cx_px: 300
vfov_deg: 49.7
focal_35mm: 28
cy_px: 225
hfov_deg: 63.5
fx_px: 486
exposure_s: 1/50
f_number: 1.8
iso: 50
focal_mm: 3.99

- - - -

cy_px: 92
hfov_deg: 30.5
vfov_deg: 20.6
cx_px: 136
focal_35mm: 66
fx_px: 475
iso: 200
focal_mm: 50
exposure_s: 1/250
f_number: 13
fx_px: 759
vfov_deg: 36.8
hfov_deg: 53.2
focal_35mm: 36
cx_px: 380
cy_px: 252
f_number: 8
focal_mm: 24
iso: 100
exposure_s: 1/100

- - - -

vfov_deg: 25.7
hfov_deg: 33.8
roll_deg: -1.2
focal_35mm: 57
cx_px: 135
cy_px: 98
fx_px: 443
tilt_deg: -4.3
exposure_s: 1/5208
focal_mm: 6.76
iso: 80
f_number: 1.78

- - - -

• _Description of the task_:
Using the entries above, give back exactly the line containing "focal_mm: 50", the line containing "exposure_s: 1/100", and every line between them, and nothing else.

• _Reply to the task_:
focal_mm: 50
exposure_s: 1/250
f_number: 13
fx_px: 759
vfov_deg: 36.8
hfov_deg: 53.2
focal_35mm: 36
cx_px: 380
cy_px: 252
f_number: 8
focal_mm: 24
iso: 100
exposure_s: 1/100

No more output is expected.